## Text passage
=-=-=-=-=
11. Knowledge Aims / A. Knowledge / 4. Belief / c. Aim of beliefs
The feeling of belief shows a habit which will determine our actions [Peirce]
     Full Idea: The feeling of believing is a more or less sure indication of there being established in our nature some habit which will determine our actions. Doubt never has such an effect.
     From: Charles Sanders Peirce (The Fixation of Belief [1877], p.10)
     A reaction: It is one thing to assert this fairly accurate observation, and another to assert that this is the essence or definition of a belief. Perhaps it is the purpose of belief, without being the phenomenological essence of it. We act in states of uncertainty.
We are entirely satisfied with a firm belief, even if it is false [Peirce]
     Full Idea: As soon as a firm belief is reached we are entirely satisfied, whether the belief be true or false.
     From: Charles Sanders Peirce (The Fixation of Belief [1877], p.10)
     A reaction: This does not deny that the truth or falsehood of a belief is independent of whether we are satisfied with it. It is making a fair point, though, about why we believe things, and it can't be because of truth, because we don't know how to ensure that.
We want true beliefs, but obviously we think our beliefs are true [Peirce]
     Full Idea: We seek for a belief that we shall think to be true; but we think each one of our beliefs to be true, and, indeed, it is mere tautology to say so.
     From: Charles Sanders Peirce (The Fixation of Belief [1877], p.11)
=-=-=-=-=
## Tasks
1. Duplicate the passage on the aim of belief word for word.
2. Set down every line of the plant collection records exactly as they appear.
The passage on the aim of belief and the plant collection records are unrelated material.

[Dataset items]
=-=-=-=-=
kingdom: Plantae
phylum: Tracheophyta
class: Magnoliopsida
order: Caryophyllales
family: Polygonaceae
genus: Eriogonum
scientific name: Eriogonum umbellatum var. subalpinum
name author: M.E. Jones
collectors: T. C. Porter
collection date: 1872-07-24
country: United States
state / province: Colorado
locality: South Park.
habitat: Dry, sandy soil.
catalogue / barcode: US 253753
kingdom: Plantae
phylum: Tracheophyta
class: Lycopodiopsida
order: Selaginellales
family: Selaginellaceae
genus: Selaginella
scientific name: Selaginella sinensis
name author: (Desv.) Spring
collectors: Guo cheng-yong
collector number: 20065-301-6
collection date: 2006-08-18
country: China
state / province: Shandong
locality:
=-=-=-=-=
## Written answers
1.
11. Knowledge Aims / A. Knowledge / 4. Belief / c. Aim of beliefs
The feeling of belief shows a habit which will determine our actions [Peirce]
     Full Idea: The feeling of believing is a more or less sure indication of there being established in our nature some habit which will determine our actions. Doubt never has such an effect.
     From: Charles Sanders Peirce (The Fixation of Belief [1877], p.10)
     A reaction: It is one thing to assert this fairly accurate observation, and another to assert that this is the essence or definition of a belief. Perhaps it is the purpose of belief, without being the phenomenological essence of it. We act in states of uncertainty.
We are entirely satisfied with a firm belief, even if it is false [Peirce]
     Full Idea: As soon as a firm belief is reached we are entirely satisfied, whether the belief be true or false.
     From: Charles Sanders Peirce (The Fixation of Belief [1877], p.10)
     A reaction: This does not deny that the truth or falsehood of a belief is independent of whether we are satisfied with it. It is making a fair point, though, about why we believe things, and it can't be because of truth, because we don't know how to ensure that.
We want true beliefs, but obviously we think our beliefs are true [Peirce]
     Full Idea: We seek for a belief that we shall think to be true; but we think each one of our beliefs to be true, and, indeed, it is mere tautology to say so.
     From: Charles Sanders Peirce (The Fixation of Belief [1877], p.11)

2.
kingdom: Plantae
phylum: Tracheophyta
class: Magnoliopsida
order: Caryophyllales
family: Polygonaceae
genus: Eriogonum
scientific name: Eriogonum umbellatum var. subalpinum
name author: M.E. Jones
collectors: T. C. Porter
collection date: 1872-07-24
country: United States
state / province: Colorado
locality: South Park.
habitat: Dry, sandy soil.
catalogue / barcode: US 253753
kingdom: Plantae
phylum: Tracheophyta
class: Lycopodiopsida
order: Selaginellales
family: Selaginellaceae
genus: Selaginella
scientific name: Selaginella sinensis
name author: (Desv.) Spring
collectors: Guo cheng-yong
collector number: 20065-301-6
collection date: 2006-08-18
country: China
state / province: Shandong
locality:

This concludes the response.